Data records =

== == ==

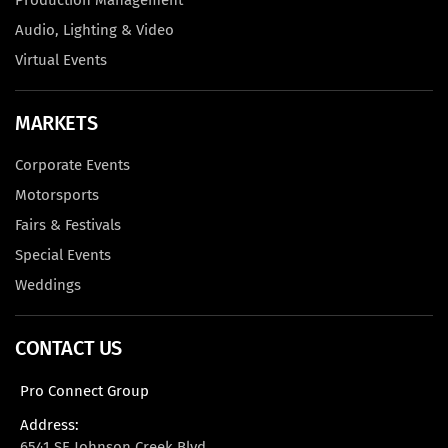
Production Management
Audio, Lighting & Video
Virtual Events
MARKETS
Corporate Events
Motorsports
Fairs & Festivals
Special Events
Weddings
CONTACT US
Pro Connect Group
Address:
6541 SE Johnson Creek Blvd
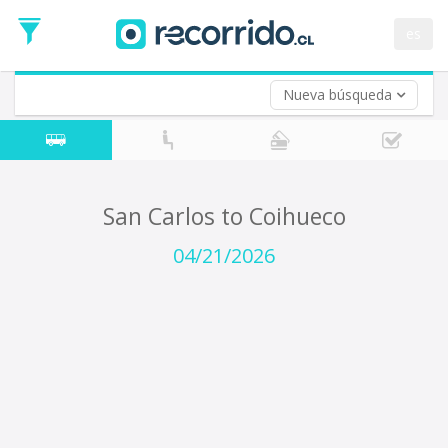
Departure
Date
es
Return trip (opt)
Return
Date
Nueva búsqueda
San Carlos to Coihueco
04/21/2026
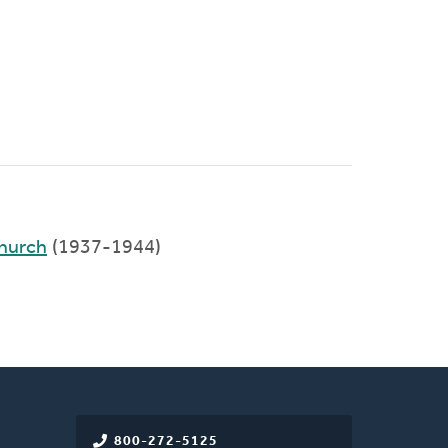
hurch
(1937-1944)
800-272-5125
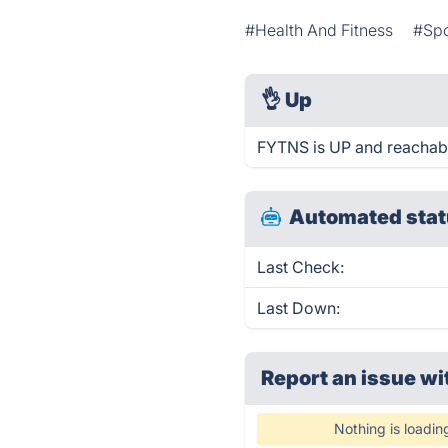
#Health And Fitness
#Spo
👌
Up
FYTNS is UP and reachabl
Automated stat
Last Check:
Last Down:
Report an issue wi
Nothing is loadin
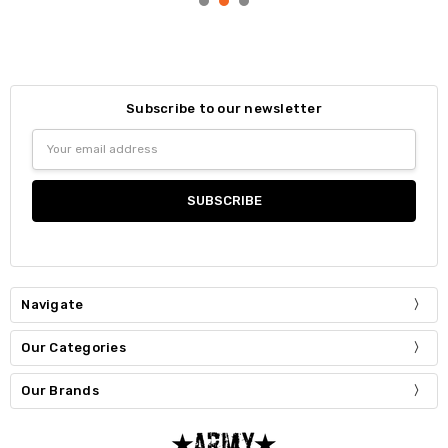
Subscribe to our newsletter
Email
Address
Navigate
Our Categories
Our Brands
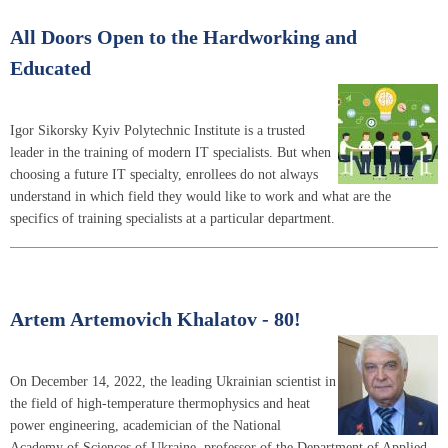
All Doors Open to the Hardworking and
Educated
Igor Sikorsky Kyiv Polytechnic Institute is a trusted
leader in the training of modern IT specialists. But when
choosing a future IT specialty, enrollees do not always
understand in which field they would like to work and what are the
specifics of training specialists at a particular department.
Artem Artemovich Khalatov - 80!
On December 14, 2022, the leading Ukrainian scientist in
the field of high-temperature thermophysics and heat
power engineering, academician of the National
Academy of Sciences of Ukraine, professor of the Department of Applied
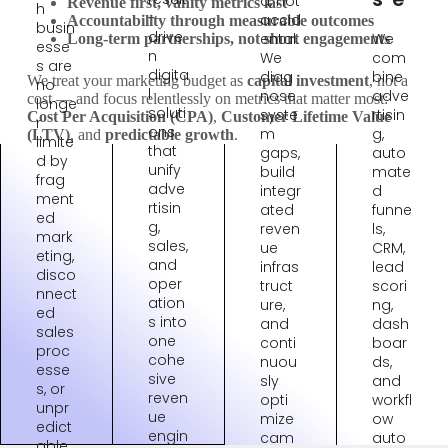
d, not
Revenue first, vanity metrics last
h
-
accid
Accountability through measurable outcomes
busin
drive
ental.
We
Long-term partnerships, not short engagements
esse
n
We
com
s are
digita
diag
bine
We treat your marketing budget as
capital investment
, not a
no
l
nose
adve
cost — and focus relentlessly on metrics that matter most:
longe
soluti
syste
rtisin
Cost Per Acquisition (CPA)
,
Customer Lifetime Value
r
ons
m
g,
(LTV)
, and
predictable growth
.
limite
that
gaps,
auto
d by
unify
build
mate
frag
adve
integr
d
ment
rtisin
ated
funne
ed
g,
reven
ls,
mark
sales,
ue
CRM,
eting,
and
infras
lead
disco
oper
truct
scori
nnect
ation
ure,
ng,
ed
s into
and
dash
sales
one
conti
boar
proc
cohe
nuou
ds,
esse
sive
sly
and
s, or
reven
opti
workfl
unpr
ue
mize
ow
edict
engin
cam
auto
able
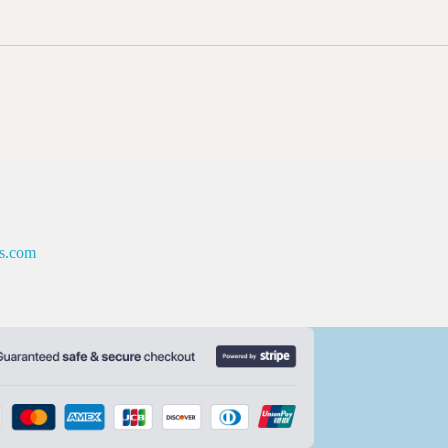
es.com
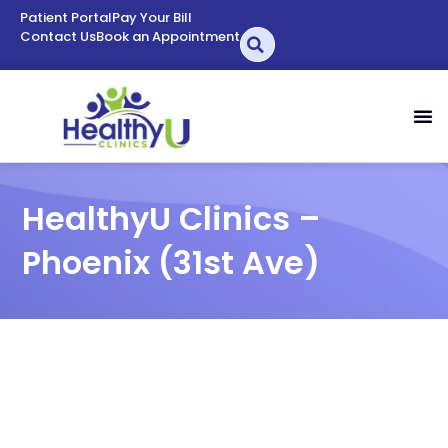
Patient Portal
Pay Your Bill
Contact Us
Book an Appointment
HealthyU Clinics –
Phoenix (31st Ave)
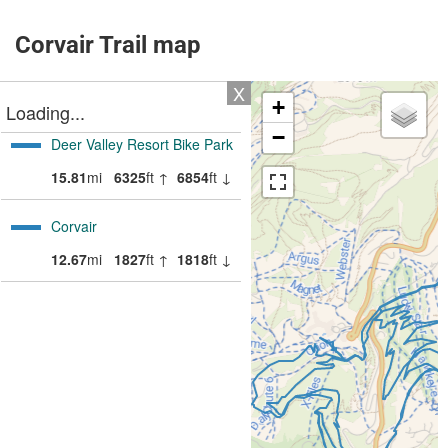
Corvair Trail map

== == ==

Work to be completed = Exactly repeat the data above; the pictures do not belong in your copy.

Response =
Production Management
Audio, Lighting & Video
Virtual Events
MARKETS
Corporate Events
Motorsports
Fairs & Festivals
Special Events
Weddings
CONTACT US
Pro Connect Group
Address:
6541 SE Johnson Creek Blvd
Departure
Date
es
Return trip (opt)
Return
Date
Nueva búsqueda
San Carlos to Coihueco
04/21/2026
hurch
(1937-1944)
800-272-5125
#Health And Fitness
#Spo
👌
Up
FYTNS is UP and reachabl
Automated stat
Last Check:
Last Down:
Report an issue wi
Nothing is loadin
Subscribe to our newsletter
Email
Address
Navigate
Our Categories
Our Brands
All Doors Open to the Hardworking and
Educated
Igor Sikorsky Kyiv Polytechnic Institute is a trusted
leader in the training of modern IT specialists. But when
choosing a future IT specialty, enrollees do not always
understand in which field they would like to work and what are the
specifics of training specialists at a particular department.
Artem Artemovich Khalatov - 80!
On December 14, 2022, the leading Ukrainian scientist in
the field of high-temperature thermophysics and heat
power engineering, academician of the National
Academy of Sciences of Ukraine, professor of the Department of Applied
d, not
Revenue first, vanity metrics last
h
-
accid
Accountability through measurable outcomes
busin
drive
ental.
We
Long-term partnerships, not short engagements
esse
n
We
com
s are
digita
diag
bine
We treat your marketing budget as
capital investment
, not a
no
l
nose
adve
cost — and focus relentlessly on metrics that matter most:
longe
soluti
syste
rtisin
Cost Per Acquisition (CPA)
,
Customer Lifetime Value
r
ons
m
g,
(LTV)
, and
predictable growth
.
limite
that
gaps,
auto
d by
unify
build
mate
frag
adve
integr
d
ment
rtisin
ated
funne
ed
g,
reven
ls,
mark
sales,
ue
CRM,
eting,
and
infras
lead
disco
oper
truct
scori
nnect
ation
ure,
ng,
ed
s into
and
dash
sales
one
conti
boar
proc
cohe
nuou
ds,
esse
sive
sly
and
s, or
reven
opti
workfl
unpr
ue
mize
ow
edict
engin
cam
auto
able
es.com
Patient Portal
Pay Your Bill
Contact Us
Book an Appointment
HealthyU Clinics –
Phoenix (31st Ave)
Corvair Trail map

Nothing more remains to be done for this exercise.